(Beginning of Provided text)

Both Go and Rust are valid per spec. A decision was needed before T01 (project setup).
What KeyCape actually does
KeyCape is an orchestrating boundary service, not a protocol or security engine:
- delegates authentication UI and session to Authelia
- delegates identity storage to LLDAP
- delegates MFA enforcement to privacyIDEA
- its own code is: HTTP endpoints, config loading, JWT signing (via library), JSON/JWKS handling, structured telemetry, adapter glue, migration CLI tooling, LDAP schema validator
The main risks are understandability and clean integration boundaries, not memory safety in hot loops or complex parser internals.
Decision
Go.

(End of Provided text)

Tasks to perform —
**A)** Please print the KeyCape decision note word for word, starting at "Both Go and" and ending at "complex parser internals.".
**B)** In the KeyCape decision note, which system handles identity storage?

(Beginning of Data section)

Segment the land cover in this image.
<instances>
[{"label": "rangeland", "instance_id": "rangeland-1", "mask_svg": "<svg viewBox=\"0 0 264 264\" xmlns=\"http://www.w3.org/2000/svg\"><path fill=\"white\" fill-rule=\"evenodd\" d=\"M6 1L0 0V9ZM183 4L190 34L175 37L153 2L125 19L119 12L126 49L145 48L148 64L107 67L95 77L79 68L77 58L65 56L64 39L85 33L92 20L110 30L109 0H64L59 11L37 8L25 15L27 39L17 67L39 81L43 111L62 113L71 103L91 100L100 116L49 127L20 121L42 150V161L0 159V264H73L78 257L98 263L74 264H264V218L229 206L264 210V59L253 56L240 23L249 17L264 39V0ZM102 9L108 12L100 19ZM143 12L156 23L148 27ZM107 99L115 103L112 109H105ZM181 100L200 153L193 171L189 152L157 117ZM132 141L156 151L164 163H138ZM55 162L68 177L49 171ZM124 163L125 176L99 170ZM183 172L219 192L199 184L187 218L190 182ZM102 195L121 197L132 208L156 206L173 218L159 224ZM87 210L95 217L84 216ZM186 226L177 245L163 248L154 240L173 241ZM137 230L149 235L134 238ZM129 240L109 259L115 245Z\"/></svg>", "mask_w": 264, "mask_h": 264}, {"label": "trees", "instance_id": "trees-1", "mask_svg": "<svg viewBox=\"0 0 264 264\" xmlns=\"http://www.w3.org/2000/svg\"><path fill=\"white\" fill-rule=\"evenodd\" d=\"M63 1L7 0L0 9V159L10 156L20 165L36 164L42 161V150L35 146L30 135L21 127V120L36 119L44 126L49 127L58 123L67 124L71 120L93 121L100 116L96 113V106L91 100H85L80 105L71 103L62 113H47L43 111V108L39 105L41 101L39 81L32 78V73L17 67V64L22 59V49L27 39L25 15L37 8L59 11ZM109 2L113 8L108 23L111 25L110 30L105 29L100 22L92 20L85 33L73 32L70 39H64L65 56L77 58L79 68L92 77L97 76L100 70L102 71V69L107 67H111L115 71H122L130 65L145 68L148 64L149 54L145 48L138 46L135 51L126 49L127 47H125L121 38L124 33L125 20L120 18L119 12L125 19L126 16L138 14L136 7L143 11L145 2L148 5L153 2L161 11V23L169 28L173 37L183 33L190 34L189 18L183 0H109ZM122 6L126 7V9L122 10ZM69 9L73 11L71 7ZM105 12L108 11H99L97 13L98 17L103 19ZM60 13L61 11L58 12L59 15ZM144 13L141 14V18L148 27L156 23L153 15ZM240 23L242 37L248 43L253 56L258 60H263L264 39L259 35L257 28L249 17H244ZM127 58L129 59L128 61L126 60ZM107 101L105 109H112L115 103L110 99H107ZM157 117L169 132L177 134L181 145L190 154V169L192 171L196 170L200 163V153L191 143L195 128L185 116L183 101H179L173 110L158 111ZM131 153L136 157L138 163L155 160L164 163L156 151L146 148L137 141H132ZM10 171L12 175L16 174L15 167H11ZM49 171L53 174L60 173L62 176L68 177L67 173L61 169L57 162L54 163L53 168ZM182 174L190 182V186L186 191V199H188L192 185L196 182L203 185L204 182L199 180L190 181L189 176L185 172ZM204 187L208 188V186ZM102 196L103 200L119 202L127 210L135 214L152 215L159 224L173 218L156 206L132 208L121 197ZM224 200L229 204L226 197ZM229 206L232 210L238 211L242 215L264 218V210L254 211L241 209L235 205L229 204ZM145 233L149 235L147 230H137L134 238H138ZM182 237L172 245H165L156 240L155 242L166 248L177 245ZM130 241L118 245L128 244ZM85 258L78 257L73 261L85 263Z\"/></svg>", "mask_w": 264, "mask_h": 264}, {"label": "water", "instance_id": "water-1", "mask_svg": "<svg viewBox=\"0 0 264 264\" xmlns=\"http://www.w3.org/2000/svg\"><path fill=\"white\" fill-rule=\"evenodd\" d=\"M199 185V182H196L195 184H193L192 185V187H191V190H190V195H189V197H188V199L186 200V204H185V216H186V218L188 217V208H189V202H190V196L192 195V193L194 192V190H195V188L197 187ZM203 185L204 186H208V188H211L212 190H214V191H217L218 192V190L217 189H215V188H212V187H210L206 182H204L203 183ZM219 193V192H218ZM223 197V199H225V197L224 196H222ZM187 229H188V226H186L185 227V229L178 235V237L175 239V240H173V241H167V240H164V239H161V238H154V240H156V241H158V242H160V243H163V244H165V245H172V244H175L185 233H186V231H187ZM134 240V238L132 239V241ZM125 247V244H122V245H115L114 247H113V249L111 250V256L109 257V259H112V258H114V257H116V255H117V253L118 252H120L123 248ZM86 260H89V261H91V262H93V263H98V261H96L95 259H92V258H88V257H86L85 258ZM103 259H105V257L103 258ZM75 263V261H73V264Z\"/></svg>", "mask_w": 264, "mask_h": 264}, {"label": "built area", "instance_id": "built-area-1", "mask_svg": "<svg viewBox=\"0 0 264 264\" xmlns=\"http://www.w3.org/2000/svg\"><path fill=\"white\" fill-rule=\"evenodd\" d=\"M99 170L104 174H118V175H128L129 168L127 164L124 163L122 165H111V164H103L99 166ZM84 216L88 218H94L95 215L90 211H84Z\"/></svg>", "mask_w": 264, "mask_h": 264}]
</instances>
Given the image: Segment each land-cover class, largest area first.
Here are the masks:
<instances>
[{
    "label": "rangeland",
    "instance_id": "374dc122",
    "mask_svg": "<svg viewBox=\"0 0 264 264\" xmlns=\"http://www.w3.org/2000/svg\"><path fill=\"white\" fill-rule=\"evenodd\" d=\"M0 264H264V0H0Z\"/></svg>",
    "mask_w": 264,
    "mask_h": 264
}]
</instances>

(End of Data section)

Solved tasks —
**A)**
Both Go and Rust are valid per spec. A decision was needed before T01 (project setup).
What KeyCape actually does
KeyCape is an orchestrating boundary service, not a protocol or security engine:
- delegates authentication UI and session to Authelia
- delegates identity storage to LLDAP
- delegates MFA enforcement to privacyIDEA
- its own code is: HTTP endpoints, config loading, JWT signing (via library), JSON/JWKS handling, structured telemetry, adapter glue, migration CLI tooling, LDAP schema validator
The main risks are understandability and clean integration boundaries, not memory safety in hot loops or complex parser internals.

**B)** LLDAP